Dubrovnik: The medieval City Designed Around Quarantine

Dubrovnik: The medieval City Designed Around Quarantine, by Kristin Vukovic.

The word “quarantine” has Italian roots: in an effort to protect coastal cities from the Black Death ravaging 14th-Century Europe, ships arriving in Venice from infected ports were required to sit at anchor for 40 days (quaranta giorni) before landing, a practice that eventually became known as quarantine – derived from ‘quarantino’, the Italian word for a 40-day period. …

The city’s Great Council passed a ground-breaking law in 1377 to prevent the spread of the pandemic requiring all incoming ships and trade caravans arriving from infected areas to submit to 30 days of isolation. The legislation … stipulated that anyone coming from pernicious places must spend a month in the nearby town of Cavtat or the island of Mrkan for the purpose of disinfection before entering the medieval walled city. …

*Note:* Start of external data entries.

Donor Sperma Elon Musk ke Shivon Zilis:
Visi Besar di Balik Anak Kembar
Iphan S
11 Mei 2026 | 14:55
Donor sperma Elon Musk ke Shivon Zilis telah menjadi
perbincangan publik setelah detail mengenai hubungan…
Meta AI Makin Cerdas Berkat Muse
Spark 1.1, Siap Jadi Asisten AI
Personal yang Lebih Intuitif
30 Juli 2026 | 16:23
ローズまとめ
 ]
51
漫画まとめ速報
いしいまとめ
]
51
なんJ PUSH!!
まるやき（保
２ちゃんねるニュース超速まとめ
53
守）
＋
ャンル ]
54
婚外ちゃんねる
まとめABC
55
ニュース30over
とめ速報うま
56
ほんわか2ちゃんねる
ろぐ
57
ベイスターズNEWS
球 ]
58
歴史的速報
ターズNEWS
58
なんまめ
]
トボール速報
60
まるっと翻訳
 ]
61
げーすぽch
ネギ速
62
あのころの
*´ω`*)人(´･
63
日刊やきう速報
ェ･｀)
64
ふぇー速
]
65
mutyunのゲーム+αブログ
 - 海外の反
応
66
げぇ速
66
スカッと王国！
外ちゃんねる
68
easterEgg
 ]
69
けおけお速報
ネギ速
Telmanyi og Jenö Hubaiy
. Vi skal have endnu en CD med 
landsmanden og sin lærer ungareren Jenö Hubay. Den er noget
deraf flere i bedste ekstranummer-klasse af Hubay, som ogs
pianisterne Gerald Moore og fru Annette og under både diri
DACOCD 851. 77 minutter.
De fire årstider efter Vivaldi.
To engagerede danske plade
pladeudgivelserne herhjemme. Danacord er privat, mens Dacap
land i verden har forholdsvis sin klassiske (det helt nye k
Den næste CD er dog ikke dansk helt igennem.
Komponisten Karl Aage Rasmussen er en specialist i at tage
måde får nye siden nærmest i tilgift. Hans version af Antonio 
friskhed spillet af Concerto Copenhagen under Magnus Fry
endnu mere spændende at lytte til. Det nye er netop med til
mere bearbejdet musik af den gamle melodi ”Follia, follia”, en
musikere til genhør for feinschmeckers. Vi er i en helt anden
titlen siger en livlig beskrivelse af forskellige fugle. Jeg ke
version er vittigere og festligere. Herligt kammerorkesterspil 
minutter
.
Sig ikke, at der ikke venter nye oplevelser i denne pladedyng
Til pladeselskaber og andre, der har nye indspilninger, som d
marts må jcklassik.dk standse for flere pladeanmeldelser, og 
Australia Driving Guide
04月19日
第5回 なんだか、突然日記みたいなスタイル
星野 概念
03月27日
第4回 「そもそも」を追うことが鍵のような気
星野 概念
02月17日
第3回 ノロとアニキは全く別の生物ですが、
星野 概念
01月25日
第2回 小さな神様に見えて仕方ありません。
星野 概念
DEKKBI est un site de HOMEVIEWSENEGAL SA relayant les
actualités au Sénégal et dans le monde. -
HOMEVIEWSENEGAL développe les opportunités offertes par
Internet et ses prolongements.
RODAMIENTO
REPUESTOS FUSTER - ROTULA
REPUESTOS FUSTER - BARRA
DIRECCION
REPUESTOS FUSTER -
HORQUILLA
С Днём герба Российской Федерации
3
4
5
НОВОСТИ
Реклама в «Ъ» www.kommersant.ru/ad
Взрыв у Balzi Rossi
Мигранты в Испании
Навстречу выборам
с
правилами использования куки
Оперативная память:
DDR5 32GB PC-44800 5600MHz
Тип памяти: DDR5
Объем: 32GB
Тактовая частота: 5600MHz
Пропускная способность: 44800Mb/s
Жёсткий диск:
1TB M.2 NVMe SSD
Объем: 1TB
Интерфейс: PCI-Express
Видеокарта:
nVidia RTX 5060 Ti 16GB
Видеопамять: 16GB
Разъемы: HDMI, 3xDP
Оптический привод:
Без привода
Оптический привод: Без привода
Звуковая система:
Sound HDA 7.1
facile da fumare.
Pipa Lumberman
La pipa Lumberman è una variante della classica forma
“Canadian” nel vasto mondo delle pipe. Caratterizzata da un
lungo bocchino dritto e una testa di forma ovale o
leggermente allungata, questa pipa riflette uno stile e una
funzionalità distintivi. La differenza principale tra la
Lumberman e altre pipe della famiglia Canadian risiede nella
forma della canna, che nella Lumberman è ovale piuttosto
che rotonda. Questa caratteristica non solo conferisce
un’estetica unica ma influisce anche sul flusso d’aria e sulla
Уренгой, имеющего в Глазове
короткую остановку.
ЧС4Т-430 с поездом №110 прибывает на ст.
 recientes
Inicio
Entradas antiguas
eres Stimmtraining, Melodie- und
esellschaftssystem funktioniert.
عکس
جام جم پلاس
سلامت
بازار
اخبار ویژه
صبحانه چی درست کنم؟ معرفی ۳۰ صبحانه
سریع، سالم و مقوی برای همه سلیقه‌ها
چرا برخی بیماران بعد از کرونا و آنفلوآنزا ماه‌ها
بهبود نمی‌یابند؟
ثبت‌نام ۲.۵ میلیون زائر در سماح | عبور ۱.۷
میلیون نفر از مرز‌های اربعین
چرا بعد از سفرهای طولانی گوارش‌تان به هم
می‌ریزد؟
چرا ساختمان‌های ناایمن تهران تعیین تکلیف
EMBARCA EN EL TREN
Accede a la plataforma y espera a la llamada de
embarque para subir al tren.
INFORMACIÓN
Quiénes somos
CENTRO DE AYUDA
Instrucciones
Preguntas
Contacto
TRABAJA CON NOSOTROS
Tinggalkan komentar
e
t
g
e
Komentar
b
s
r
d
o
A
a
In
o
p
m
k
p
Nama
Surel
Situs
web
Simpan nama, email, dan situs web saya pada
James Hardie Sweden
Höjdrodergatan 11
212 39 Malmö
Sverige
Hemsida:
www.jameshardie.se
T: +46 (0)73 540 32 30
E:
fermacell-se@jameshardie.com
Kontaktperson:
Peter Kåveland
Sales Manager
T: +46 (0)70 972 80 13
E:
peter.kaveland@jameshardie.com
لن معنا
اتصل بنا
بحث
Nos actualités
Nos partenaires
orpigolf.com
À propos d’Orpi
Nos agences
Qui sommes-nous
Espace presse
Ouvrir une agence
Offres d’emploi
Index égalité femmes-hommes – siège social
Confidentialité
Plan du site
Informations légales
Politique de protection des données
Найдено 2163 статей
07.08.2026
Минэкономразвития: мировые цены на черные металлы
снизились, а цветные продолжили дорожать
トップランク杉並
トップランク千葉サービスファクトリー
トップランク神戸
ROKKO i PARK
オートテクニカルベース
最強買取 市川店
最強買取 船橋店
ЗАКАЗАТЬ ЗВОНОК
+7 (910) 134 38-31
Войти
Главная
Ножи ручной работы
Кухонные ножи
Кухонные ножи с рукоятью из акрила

Dubrovnik was the first Mediterranean port to sequester people, animals and merchandise coming from infected areas by sea or land, keeping them separate from the healthy population, while Venice stopped all ships and trade, halting life in the city. The Ragusan Republic imposed very strict punishments and fines for offenders who did not follow the 30-day quarantine law (trentine, as the term was written in a document found in the Archives of Dubrovnik, dated 27 July 1377). In the beginning, quarantine was 30 days, but it was eventually prolonged to 40 days as in Venice. …

“Initially, quarantine accommodation was poor, improvised, in huts, tents, and sometimes in the open air. The benefit of huts was that they could easily be burnt down as a disinfection measure,” [Ana Bakija-Konsuo, MD-PhD] said.